Pour l’étudiante à la maîtrise en littératures de langue française Emilie Drouin, qui a participé au premier atelier, Wikipédia reste un outil de surface dans la documentation. « Dans mes études, j’utilise Wikipédia pour avoir un survol rapide, par exemple si je ne connais pas un auteur ou un concept, dit-elle. L’atelier était intéressant parce qu’il me permettait d’approfondir mes connaissances sur Wikipédia. Ça m’a donné le goût de me remettre à contribuer après plusieurs années d’inactivité. »

De son côté, le professeur au Département des littératures de langue française Benoît Melançon donne un séminaire à tous les étudiants au doctorat et les fait travailler sur Wikipédia. « C’est un très bon exercice de vulgarisation, témoigne-t-il. Les étudiants au doctorat ont déjà fait un mémoire de maîtrise, ils savent comment faire de l’écriture savante en études littéraires, mais, généralement, ils sont beaucoup moins habiles dans l’écriture de vulgarisation. »

Des problèmes d’autorité

M. Melançon croit que c’est parce que la question de l’autorité n’est pas résolue si une majorité de la population se méfie de Wikipédia. « L’autorité traditionnelle, c’est facile, c’est la signature, affirme-t-il. Telle personne a signé tel livre, tel article, cette personne est une spécialiste, elle a donc une autorité et l’on peut s’y fier. Sur Wikipédia, on ne sait pas qui signe l’article, on ne sait pas d’où vient l’autorité. Alors on s’en méfie. »

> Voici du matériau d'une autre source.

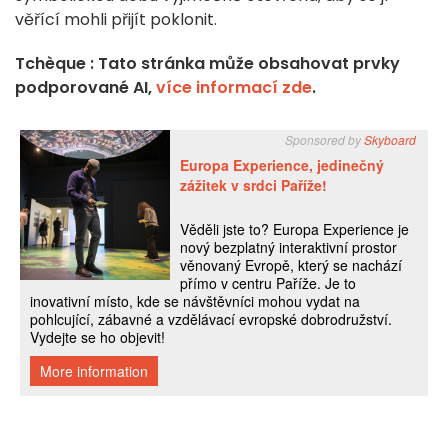
věřící mohli přijít poklonit.
Tchèque : Tato stránka může obsahovat prvky
podporované AI,
více informací zde
.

Le professeur ajoute qu’étant donné le nombre de personnes qui utilisent Wikipédia, on ne peut simplement rejeter ce site du revers de la main. Comme les gens vont y aller, que la source soit crédible ou non, il insiste sur l’importance de consulter la plateforme, d’y ajouter des articles et surtout de bien les rédiger. « De toute façon, dans un cadre universitaire, on ne peut se contenter d’une seule source, que ce soit Wikipédia ou une autre », dit-il. Le débat sur l’utilisation de Wikipédia n’est pas près de se terminer. L’encyclopédie numérique atteindra bientôt les 42 millions de pages.